Ausgewählter Textauszug
+-------+
Gleichzeitig hat der Trend zu gesunden Lebensmitteln wie Frischobst und Gemüse, Lebensmitteln aus biologischem Anbau und regionalen Lebensmitteln kräftig zugelegt, wie der deutsche Food Report 2021 von Food-Trendexpertin Hanni Rützler belegt. Bescheinigt wird das durch die neuen Zahlen der deutschen Gesellschaft für Konsumforschung (GfK): Der Umsatz bei Bio-Lebensmitteln und Gemüse lag in Deutschland zwischen März und Mai deutlich höher als im Vorjahr.
Diese Trends bestätigt auch Thomas Börkey-Biermann, Geschäftsführer der Ökoring Handels GmbH im oberbayerischen Mammendorf und Referent beim Event von IDM. Der Biogroßhandel liefert circa 10.000 Bioartikel aus den verschiedensten Sortimentsbereichen unter anderem in Bayern, nach Österreich und Südtirol. Zu den Kunden des Ökorings gehören Naturkostläden, Abo- und Ökokistenbetriebe, Kantinen, Schulen, Hotels und die Gastronomie. „Als Unternehmen, das unter dem Aspekt der Nachhaltigkeit, mit Umweltbewusstsein und im Sinne der Gemeinwohlökonomie agiert, haben wir in den letzten Jahren mehr und mehr auf Großgebinde umgestellt, um Verpackungen zu reduzieren. Nun ist aber – Corona geschuldet – leider wieder ein gegenteiliger Trend zu verzeichnen – ökologisch schlimm, aber besondere Zeiten erfordern eben besondere Maßnahmen“, sagt Börkey-Biermann.
Auf der anderen Seite sei durch die Pandemie das Bewusstsein für das Thema Essen deutlich gestiegen. Die Menschen seien genötigt, mehr zuhause zu sein, würden mehr konsumieren und sich auch mehr Zeit für ihre Mahlzeiten nehmen: „Das Essen wird mehr wertgeschätzt und wieder mehr mit Kultur und Genuss verbunden. Deshalb ist seit Corona die Frage nach der Herkunft, nach transparenter Herstellung und nach handwerklichen, bäuerlichen Produkten aus der Region mehr denn je im Fokus. Es geht wieder Richtung alte Werte, bewährte Tugenden und regionale Kreisläufe.“
Dieser Trend zur Regionalität sei schon vor der Pandemie dagewesen, nun aber noch mal ein Stück stärker geworden. Dadurch sei auch die Nachfrage nach Bioprodukten gestiegen; den Menschen werde es immer wichtiger, in einer nachhaltigen Umwelt mit gesunden Böden zu leben, auf denen ökologische statt konventioneller Landwirtschaft betrieben werde. Der Ökoring war, wie die meisten anderen Unternehmen aus dem Lebensmittelvertrieb, auch im ersten Lockdown immer im Einsatz, auch wenn ein bedeutender Teil der Klientel wie Hotels, Mensen oder Gastronomie von heute auf morgen wegbrach.
+-------+
Gespeicherte Einträge:
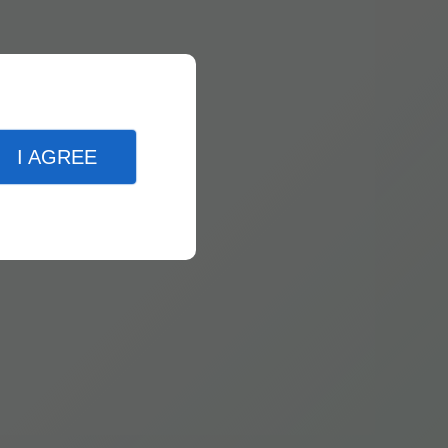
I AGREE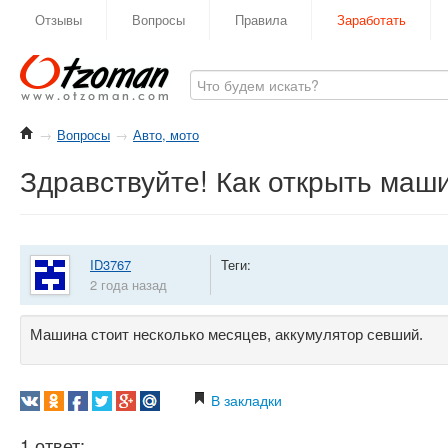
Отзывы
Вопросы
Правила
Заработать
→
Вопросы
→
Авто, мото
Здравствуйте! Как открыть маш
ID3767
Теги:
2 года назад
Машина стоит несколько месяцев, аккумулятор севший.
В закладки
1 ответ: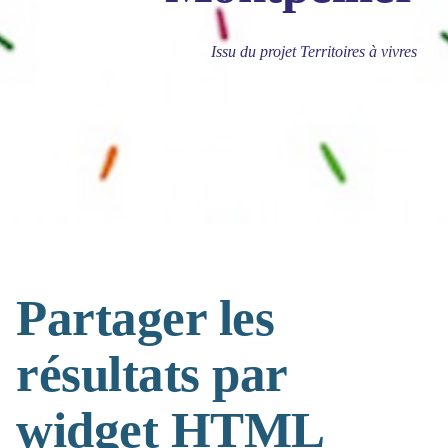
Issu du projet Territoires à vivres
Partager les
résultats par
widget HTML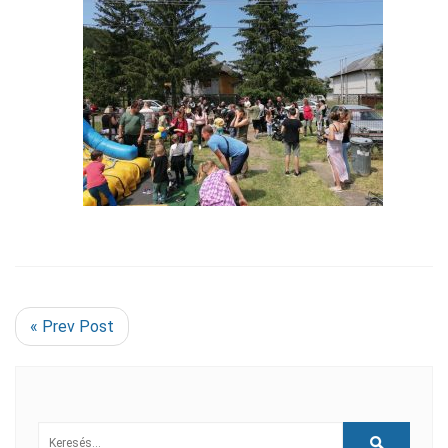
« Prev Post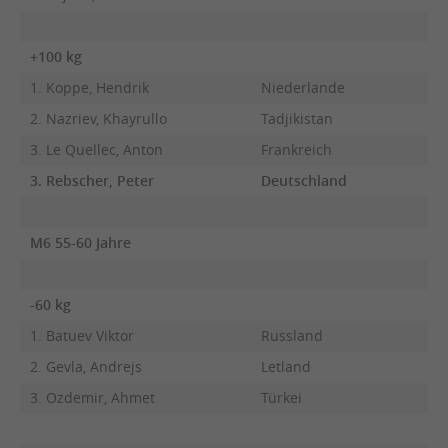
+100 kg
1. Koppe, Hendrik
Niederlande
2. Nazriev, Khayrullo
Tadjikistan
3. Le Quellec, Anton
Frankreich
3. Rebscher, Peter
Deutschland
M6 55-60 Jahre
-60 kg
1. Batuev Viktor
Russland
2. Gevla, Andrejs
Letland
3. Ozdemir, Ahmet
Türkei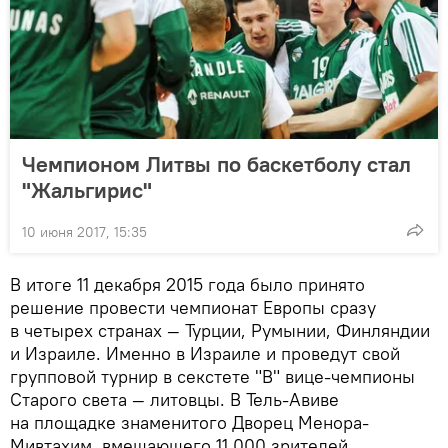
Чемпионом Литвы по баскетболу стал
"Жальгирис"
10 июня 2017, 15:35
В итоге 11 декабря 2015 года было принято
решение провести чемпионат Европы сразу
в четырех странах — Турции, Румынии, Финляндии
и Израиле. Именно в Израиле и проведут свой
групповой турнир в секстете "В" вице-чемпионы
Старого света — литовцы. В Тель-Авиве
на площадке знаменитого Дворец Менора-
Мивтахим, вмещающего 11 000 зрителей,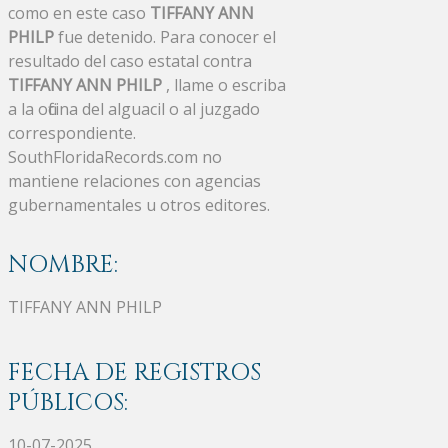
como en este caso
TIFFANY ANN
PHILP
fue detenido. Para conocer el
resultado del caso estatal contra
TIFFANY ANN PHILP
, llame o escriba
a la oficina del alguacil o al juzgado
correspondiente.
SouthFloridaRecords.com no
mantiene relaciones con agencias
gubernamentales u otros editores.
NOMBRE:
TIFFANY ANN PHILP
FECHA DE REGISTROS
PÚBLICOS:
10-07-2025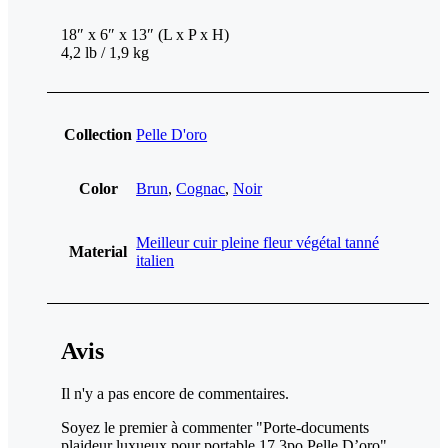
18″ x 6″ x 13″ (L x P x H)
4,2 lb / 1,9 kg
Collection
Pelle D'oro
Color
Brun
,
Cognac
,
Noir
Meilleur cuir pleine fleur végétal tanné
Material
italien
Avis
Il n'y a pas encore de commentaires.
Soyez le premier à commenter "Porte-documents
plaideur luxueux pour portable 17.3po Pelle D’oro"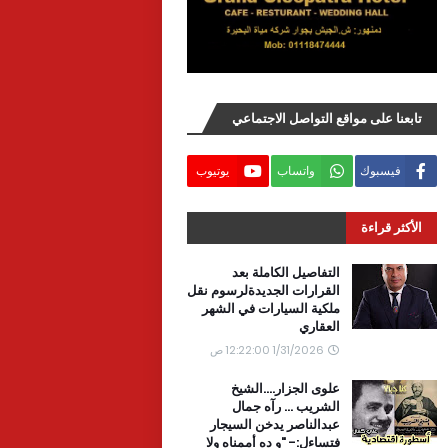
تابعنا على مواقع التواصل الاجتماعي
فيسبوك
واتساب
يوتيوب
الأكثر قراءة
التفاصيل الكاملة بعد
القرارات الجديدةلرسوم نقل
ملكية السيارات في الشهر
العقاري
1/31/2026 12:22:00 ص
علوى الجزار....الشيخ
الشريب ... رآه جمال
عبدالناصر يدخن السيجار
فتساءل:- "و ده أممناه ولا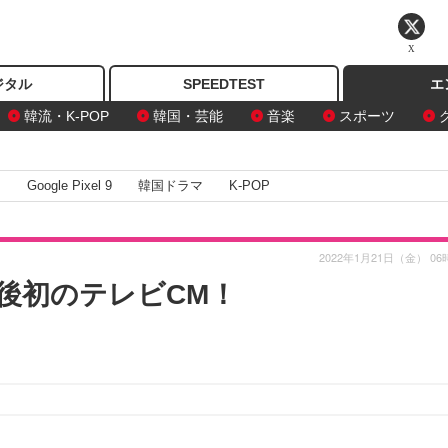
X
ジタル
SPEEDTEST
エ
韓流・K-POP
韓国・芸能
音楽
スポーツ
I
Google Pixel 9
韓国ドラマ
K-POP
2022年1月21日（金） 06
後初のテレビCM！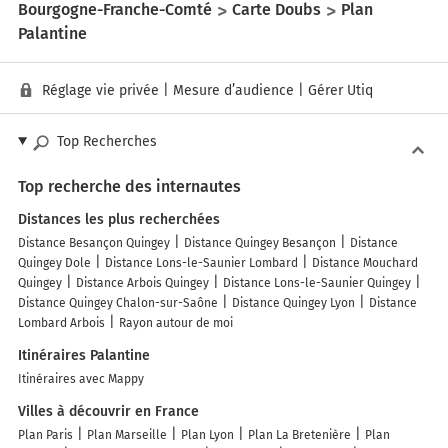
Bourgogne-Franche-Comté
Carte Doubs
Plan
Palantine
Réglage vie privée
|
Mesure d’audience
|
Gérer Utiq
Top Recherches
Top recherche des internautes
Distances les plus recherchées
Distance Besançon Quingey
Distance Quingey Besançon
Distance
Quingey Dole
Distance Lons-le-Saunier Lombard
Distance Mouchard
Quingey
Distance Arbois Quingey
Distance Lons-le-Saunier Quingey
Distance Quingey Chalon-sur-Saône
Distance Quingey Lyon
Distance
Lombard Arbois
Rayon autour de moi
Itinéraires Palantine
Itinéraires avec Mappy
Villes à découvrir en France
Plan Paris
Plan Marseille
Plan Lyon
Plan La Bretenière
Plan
+-------+
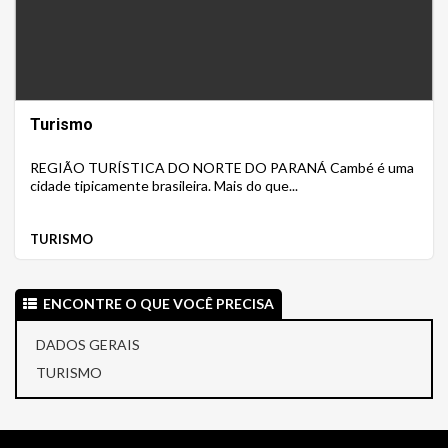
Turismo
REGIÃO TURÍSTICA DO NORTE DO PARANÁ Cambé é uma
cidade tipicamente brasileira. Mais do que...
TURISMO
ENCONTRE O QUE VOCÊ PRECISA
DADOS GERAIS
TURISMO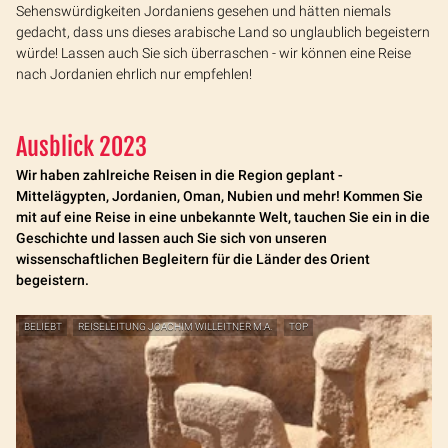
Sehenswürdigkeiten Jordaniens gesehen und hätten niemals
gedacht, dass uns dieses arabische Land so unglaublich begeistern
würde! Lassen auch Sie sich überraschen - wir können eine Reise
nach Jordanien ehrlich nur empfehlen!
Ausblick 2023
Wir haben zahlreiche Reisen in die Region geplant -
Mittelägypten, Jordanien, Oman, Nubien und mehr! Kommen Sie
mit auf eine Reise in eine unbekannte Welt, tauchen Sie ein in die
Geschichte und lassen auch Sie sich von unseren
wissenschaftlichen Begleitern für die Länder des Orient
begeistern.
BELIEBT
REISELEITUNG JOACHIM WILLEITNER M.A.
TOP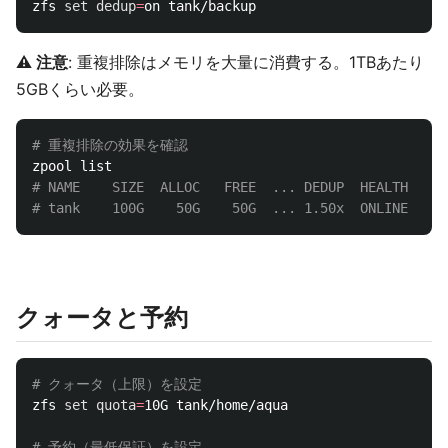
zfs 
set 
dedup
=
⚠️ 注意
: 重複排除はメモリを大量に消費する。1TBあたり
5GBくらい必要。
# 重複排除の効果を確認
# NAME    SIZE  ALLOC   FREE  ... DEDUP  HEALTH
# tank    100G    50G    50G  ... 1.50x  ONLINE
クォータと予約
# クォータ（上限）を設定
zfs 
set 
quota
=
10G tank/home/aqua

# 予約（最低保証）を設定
+-------+
Aufgabe
Wie viele Bioartikel liefert der Biogroßhandel Ökoring laut dem Textauszug über Lebensmitteltrends?

Ihre Antwort
Circa 10.000 Bioartikel.